Avec T-Model Ford, 89 ans (ou un peu moins, mais pas beaucoup, selon les sources), hanche disloquée, pacemaker, mais la tête près du bonnet, c'est un bout de légende du blues qui pointe le nez, sorti de l'anonymat par la bonne fée Fat Possum. Pas le blues épluche-carottes propre sur lui, non, celui des juke-joints du Sud, où il ne s'agissait que de faire danser toute la nuit, jusqu'à la transe, avant de reprendre le taf le lundi matin.
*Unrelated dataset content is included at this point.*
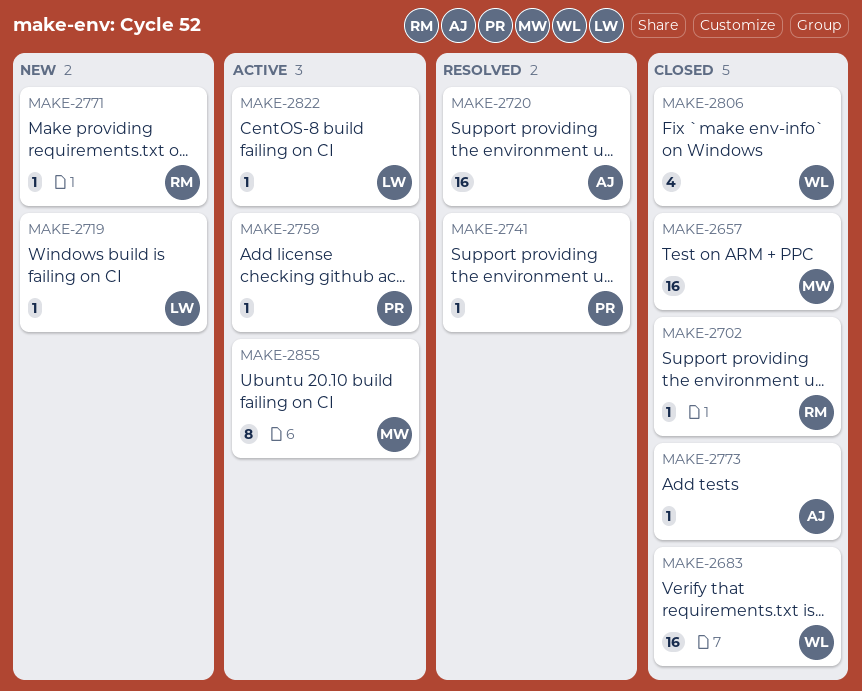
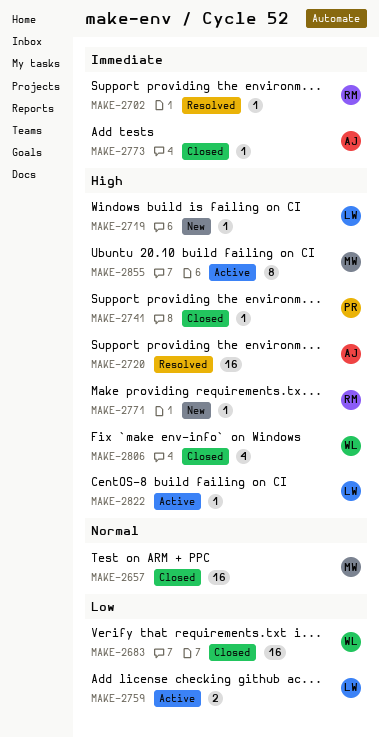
MAKE-2702, status: Closed -> Resolved
MAKE-2741, status: Resolved -> Closed
MAKE-2759, owner: PR -> LW
MAKE-2759, estimate: 1 -> 2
Juste soutenu par un batteur tchac-poum, l'octogénaire enchaîne ses trois accords sans débander, avec d'infimes variations, comme un John Lee Hooker monomaniaque.
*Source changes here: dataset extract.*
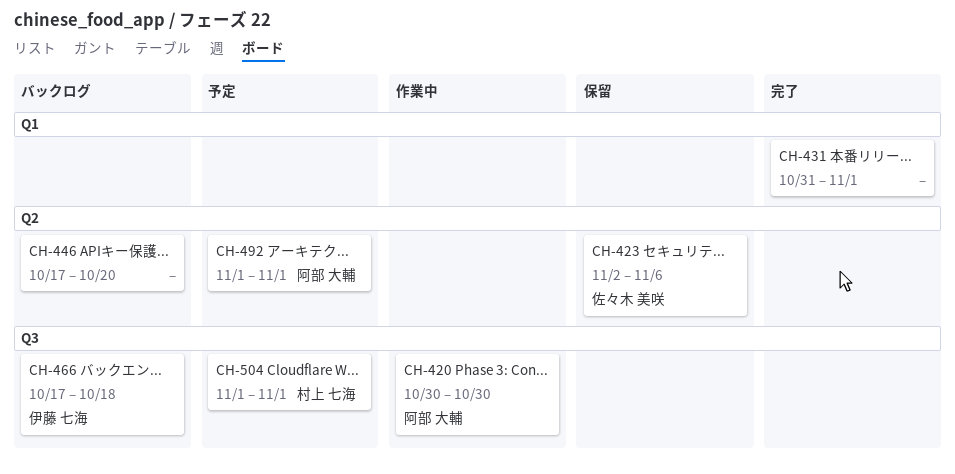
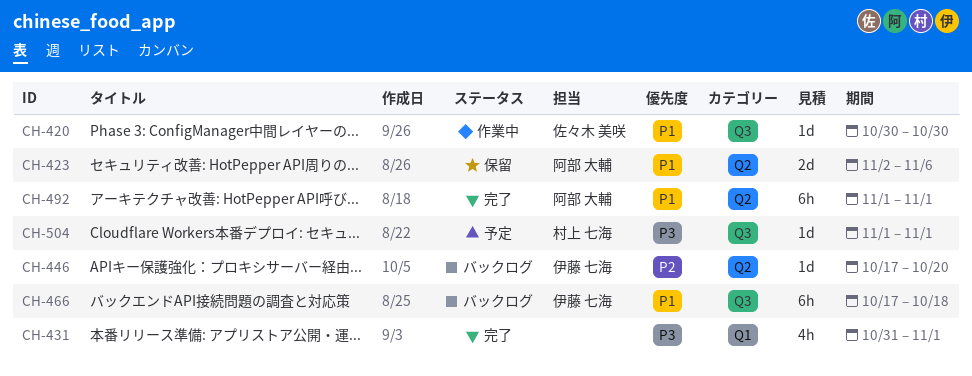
CH-420, owner: 阿部 大輔 -> 佐々木 美咲
CH-423, owner: 佐々木 美咲 -> 阿部 大輔
CH-446, owner: none -> 伊藤 七海
CH-492, status: 予定 -> 完了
Et Heavy Trash, dans tout ça ? Well, par rapport à tous ceux qui les ont précédés, le groupe de Jon Spencer et Matt-Verta Ray ferait presque redoutablement pro. Ce qui ne manque pas d'ironie, si l'on se rappelle des débuts noisy-déconstructivistes de Jon dans Pussy Galore. Considéré initialement comme une récréation pour ses protagonistes, Heavy Trash, devenu leur groupe principal, est devenu bien plus que ça. Surtout pour cette tournée, accompagnant la sortie de son 3e album, Midnight Soul Serenade, durant laquelle le duo est complété par Sam Baker, batteur de Lambchop, et le semi-légendaire contrebassiste (et, dans d'autres circonstances, guitariste) Simon Chardiet. Plus Elvis 56 que jamais avec sa guitare acoustique, Jon Spencer laisse libre cours à ses accents de prêcheur roots, cravaché par la Gibson demi-caisse de Matt. Il y a beau y avoir des hoquets et de la reverb en pagaille, ce rockabilly-là n'a rien de puriste, tout électrocuté qu'il reste par la décharge punk, et n'hésitant pas à puiser dans des harmonies doo-wop, un twang country ou des mélodies câlines flottant entre les sucreries des teenage idols et les premiers hits innocents de ceux qui les balaieront, les Beatles. Soit une parfaite incarnation du rock'n'roll éternel.